Please copy the data starting with the line that contains "island: Siesta Key" and going on through the line that contains "genus: Manihot". Change "locality" to "site" throughout and leave everything else as it is.
----- GIVEN RECORDS
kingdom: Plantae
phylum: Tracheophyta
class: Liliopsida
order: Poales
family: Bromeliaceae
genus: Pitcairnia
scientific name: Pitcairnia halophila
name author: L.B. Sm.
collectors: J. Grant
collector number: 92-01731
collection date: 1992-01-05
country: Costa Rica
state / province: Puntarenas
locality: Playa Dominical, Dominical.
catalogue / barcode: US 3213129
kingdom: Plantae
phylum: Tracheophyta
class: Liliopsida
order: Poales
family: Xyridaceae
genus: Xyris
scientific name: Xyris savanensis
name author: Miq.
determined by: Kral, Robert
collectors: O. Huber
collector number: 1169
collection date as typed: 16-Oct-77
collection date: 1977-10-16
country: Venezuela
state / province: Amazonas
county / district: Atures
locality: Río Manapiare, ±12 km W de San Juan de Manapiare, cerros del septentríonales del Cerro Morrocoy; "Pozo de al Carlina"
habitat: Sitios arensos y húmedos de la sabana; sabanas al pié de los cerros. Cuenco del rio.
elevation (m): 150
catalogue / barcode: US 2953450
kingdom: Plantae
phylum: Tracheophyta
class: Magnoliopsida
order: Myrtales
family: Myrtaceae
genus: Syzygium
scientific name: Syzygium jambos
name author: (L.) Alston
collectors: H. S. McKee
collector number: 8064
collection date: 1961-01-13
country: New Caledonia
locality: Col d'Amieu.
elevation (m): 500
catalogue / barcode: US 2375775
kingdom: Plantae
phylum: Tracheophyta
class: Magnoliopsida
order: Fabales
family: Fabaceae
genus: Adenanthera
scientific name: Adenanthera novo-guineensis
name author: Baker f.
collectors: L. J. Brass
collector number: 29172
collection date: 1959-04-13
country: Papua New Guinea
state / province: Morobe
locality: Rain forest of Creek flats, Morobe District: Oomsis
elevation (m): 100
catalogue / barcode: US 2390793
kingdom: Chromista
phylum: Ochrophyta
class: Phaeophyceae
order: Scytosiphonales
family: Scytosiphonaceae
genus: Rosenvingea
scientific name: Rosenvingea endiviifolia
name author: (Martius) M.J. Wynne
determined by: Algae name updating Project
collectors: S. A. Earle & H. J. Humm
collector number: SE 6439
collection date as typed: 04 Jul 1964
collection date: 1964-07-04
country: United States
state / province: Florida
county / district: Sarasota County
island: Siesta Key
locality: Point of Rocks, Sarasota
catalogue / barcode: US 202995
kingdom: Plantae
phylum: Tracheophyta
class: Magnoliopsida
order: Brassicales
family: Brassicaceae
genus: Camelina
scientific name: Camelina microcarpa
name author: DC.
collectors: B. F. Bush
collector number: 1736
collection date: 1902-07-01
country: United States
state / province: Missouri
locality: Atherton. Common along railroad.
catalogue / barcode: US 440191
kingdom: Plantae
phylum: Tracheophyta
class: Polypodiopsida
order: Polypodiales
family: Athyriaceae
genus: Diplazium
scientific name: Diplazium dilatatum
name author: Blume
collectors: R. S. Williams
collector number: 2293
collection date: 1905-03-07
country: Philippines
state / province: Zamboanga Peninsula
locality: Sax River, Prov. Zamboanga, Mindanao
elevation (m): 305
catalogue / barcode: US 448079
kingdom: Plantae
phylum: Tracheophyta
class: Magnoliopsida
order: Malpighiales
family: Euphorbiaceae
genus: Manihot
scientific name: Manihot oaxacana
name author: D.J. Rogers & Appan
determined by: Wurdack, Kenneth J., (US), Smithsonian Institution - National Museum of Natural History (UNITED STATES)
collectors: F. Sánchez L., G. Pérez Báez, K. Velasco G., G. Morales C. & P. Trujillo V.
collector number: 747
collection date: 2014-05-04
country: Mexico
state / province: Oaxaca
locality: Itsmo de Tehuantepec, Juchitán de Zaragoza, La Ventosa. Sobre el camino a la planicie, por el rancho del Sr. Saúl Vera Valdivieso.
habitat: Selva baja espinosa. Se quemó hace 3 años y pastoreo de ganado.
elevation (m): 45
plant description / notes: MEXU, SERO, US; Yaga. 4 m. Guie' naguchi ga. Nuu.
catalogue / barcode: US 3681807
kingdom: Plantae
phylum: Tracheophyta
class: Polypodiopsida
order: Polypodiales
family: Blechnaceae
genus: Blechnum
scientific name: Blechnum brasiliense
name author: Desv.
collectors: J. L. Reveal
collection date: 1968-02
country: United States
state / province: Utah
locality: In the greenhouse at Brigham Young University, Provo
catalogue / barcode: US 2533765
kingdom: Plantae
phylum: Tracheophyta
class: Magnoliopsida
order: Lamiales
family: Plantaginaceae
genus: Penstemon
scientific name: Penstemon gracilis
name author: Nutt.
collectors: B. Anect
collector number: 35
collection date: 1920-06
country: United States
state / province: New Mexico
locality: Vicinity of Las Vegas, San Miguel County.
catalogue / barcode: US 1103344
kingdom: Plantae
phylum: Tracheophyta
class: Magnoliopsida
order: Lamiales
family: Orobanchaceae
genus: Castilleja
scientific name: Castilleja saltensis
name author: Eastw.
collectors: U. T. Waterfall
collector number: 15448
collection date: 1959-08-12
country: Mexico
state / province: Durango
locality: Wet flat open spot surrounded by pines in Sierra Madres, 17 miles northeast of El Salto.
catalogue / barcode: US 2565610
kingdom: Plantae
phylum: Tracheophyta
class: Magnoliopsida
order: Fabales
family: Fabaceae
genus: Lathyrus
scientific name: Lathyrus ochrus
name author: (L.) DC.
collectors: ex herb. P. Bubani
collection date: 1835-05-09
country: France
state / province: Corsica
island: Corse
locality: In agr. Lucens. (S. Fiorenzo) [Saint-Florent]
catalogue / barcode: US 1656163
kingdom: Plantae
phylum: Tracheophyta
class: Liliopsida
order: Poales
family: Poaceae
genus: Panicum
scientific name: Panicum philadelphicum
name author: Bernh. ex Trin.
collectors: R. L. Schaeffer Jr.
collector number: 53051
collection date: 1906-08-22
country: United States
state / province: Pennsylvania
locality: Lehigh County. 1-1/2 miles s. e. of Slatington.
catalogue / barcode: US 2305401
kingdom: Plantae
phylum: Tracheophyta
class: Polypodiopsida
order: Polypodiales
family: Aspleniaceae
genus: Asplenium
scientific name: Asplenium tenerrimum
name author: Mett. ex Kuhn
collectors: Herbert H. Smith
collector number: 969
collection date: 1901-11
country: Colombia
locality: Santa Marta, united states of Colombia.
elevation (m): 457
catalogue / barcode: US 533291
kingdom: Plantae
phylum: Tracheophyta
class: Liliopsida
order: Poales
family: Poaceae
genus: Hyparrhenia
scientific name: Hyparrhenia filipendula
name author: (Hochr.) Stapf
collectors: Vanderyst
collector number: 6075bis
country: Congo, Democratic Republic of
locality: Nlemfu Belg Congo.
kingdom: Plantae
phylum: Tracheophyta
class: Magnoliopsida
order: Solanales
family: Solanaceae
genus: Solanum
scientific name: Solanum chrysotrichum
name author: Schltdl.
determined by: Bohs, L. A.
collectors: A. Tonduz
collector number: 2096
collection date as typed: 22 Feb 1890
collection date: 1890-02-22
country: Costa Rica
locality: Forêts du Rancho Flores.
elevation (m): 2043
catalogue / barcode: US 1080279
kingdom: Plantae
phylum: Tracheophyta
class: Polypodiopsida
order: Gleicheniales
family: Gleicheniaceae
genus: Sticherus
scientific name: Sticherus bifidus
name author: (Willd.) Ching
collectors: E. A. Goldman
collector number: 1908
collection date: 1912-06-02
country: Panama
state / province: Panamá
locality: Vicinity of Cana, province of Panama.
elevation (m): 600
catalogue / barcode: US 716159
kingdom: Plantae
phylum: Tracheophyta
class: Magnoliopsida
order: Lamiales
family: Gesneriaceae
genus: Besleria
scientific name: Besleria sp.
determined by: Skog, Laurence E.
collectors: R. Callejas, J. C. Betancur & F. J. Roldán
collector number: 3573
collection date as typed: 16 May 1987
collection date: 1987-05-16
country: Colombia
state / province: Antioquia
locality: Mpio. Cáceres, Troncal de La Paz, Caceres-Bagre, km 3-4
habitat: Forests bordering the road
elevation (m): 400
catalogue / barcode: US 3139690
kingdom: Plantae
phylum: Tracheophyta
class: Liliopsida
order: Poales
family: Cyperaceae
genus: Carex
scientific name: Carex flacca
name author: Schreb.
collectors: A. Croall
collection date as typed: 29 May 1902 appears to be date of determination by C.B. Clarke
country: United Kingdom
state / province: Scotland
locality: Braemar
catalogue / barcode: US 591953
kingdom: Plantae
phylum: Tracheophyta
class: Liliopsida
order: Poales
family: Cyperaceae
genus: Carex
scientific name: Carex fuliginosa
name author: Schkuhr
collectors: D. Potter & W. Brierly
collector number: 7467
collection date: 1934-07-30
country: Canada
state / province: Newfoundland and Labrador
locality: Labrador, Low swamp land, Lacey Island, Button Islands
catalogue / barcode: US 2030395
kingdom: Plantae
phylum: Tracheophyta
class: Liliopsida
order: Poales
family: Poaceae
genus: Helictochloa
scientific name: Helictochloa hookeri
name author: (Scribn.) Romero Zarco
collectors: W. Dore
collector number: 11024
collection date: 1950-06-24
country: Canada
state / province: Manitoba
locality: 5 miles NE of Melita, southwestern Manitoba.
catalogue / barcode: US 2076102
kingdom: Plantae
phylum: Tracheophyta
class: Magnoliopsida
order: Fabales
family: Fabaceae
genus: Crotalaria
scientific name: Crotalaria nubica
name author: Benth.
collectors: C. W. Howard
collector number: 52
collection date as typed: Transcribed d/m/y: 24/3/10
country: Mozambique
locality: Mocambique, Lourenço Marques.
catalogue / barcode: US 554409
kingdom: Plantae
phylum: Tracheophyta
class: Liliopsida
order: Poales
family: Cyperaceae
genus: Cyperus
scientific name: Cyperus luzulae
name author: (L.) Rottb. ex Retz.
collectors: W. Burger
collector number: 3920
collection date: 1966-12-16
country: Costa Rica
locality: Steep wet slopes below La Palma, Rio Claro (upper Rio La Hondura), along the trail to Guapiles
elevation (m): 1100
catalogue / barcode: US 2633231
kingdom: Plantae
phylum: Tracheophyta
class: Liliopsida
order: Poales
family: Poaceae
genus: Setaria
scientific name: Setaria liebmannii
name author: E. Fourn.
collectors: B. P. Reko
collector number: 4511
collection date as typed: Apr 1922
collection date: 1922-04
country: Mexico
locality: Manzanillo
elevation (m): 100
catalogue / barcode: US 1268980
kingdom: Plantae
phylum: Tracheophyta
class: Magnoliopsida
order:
----------
• **EXPECTED ANSWER**:
island: Siesta Key
site: Point of Rocks, Sarasota
catalogue / barcode: US 202995
kingdom: Plantae
phylum: Tracheophyta
class: Magnoliopsida
order: Brassicales
family: Brassicaceae
genus: Camelina
scientific name: Camelina microcarpa
name author: DC.
collectors: B. F. Bush
collector number: 1736
collection date: 1902-07-01
country: United States
state / province: Missouri
site: Atherton. Common along railroad.
catalogue / barcode: US 440191
kingdom: Plantae
phylum: Tracheophyta
class: Polypodiopsida
order: Polypodiales
family: Athyriaceae
genus: Diplazium
scientific name: Diplazium dilatatum
name author: Blume
collectors: R. S. Williams
collector number: 2293
collection date: 1905-03-07
country: Philippines
state / province: Zamboanga Peninsula
site: Sax River, Prov. Zamboanga, Mindanao
elevation (m): 305
catalogue / barcode: US 448079
kingdom: Plantae
phylum: Tracheophyta
class: Magnoliopsida
order: Malpighiales
family: Euphorbiaceae
genus: Manihot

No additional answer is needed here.